On days that she’s not at the track, Baker rides inside while watching the channel NHK World-Japan (she’s particularly fond of sumo wrestling) or as a warm-up and cooldown to bookend strength training. At home she does a series of body-weight exercises, including crunches and leg lifts, from Graeme Street’s Cyclo-Core training DVDs. At the gym, she works out with weights—everything from Smith machine squats to shoulder presses—and does a few yoga poses recommended by her osteopath. Baker also sees a physical therapist once a week.

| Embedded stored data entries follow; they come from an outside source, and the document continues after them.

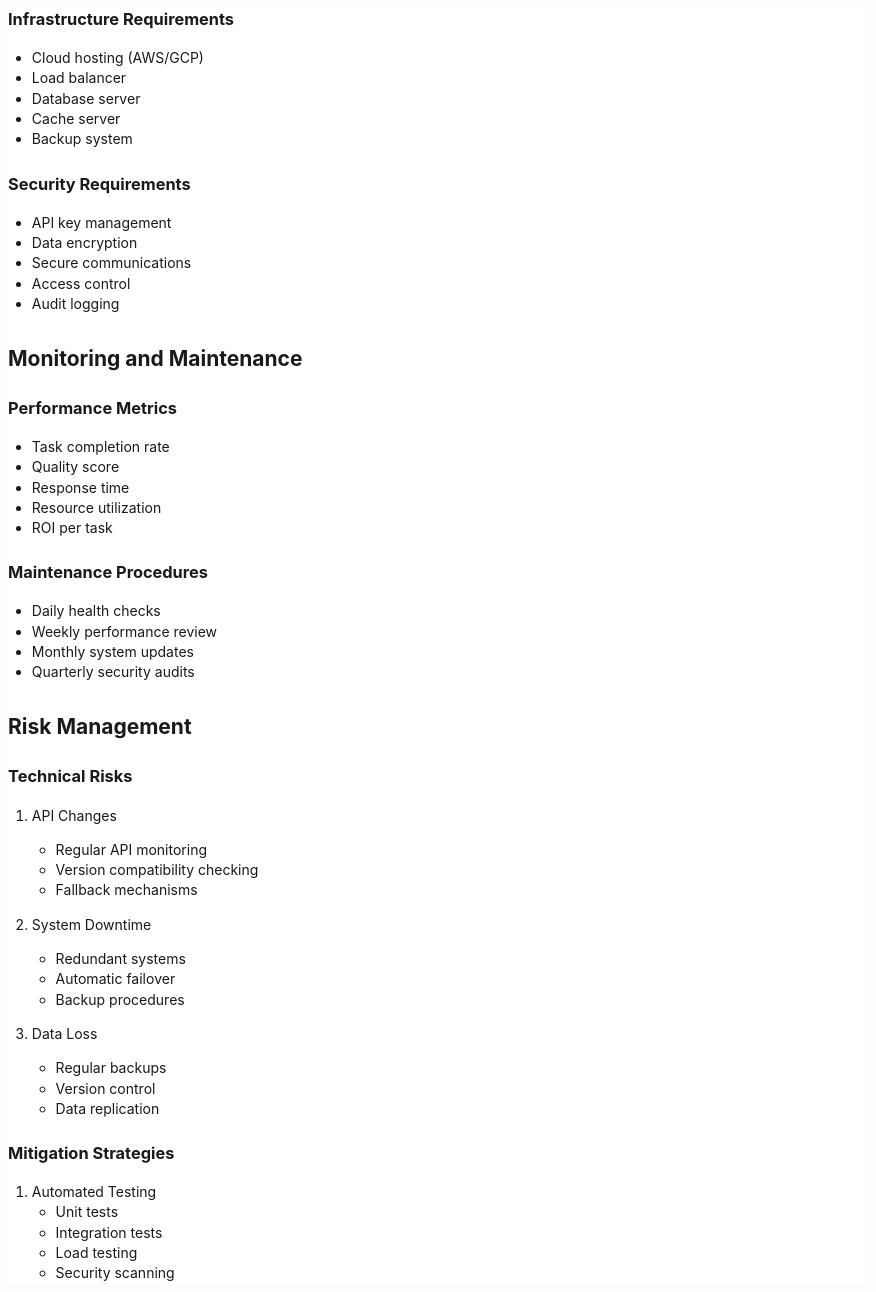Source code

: ### Infrastructure Requirements
- Cloud hosting (AWS/GCP)
- Load balancer
- Database server
- Cache server
- Backup system

### Security Requirements
- API key management
- Data encryption
- Secure communications
- Access control
- Audit logging

## Monitoring and Maintenance

### Performance Metrics
- Task completion rate
- Quality score
- Response time
- Resource utilization
- ROI per task

### Maintenance Procedures
- Daily health checks
- Weekly performance review
- Monthly system updates
- Quarterly security audits

## Risk Management

### Technical Risks
1. API Changes
   - Regular API monitoring
   - Version compatibility checking
   - Fallback mechanisms

2. System Downtime
   - Redundant systems
   - Automatic failover
   - Backup procedures

3. Data Loss
   - Regular backups
   - Version control
   - Data replication

### Mitigation Strategies
1. Automated Testing
   - Unit tests
   - Integration tests
   - Load testing
   - Security scanning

And then there are her recovery days, when she’s forced to slow down. “As you get older, recovery takes longer,” Baker says. “I have a number of older riders that I talk to, and we’re all experiencing it. But we listen to our bodies, and it keeps us going.”
Baker’s discipline appears to be paying off. She’s getting older, yes, but not exactly slower. The hour record she established this year as an 80-year-old—27.447 kilometers (17.054 miles)—wasn’t that far from the one she set five years ago—27.894 kilometers (17.332 miles). Over the next couple of years, she’s looking forward to trying to best records she established this year. “I know there are women who are coming up, who I am sure will be faster,” Baker says. “I have a friend in Australia who broke my 75-year-old age-group hour record. She told me beforehand that that’s what she hoped to do, and I wished her the best. This is why any athlete sets a record—it’s part, ‘Hey, I’ve done something nobody else has done,’ but it’s also putting a carrot out there for other people to know that it’s possible to do.”
The highest UCI age group for men and women is currently 75 and older, but by continuing to race, Baker and her competitors could entice the UCI to add a permanent 80-to-84 age group. It will take more women following in Baker’s footsteps, though. At last year’s Masters Track Cycling World Championship, there was only one other woman racing in the 75-and-older category. Either way, whether there’s a full field or not, Baker will be competing.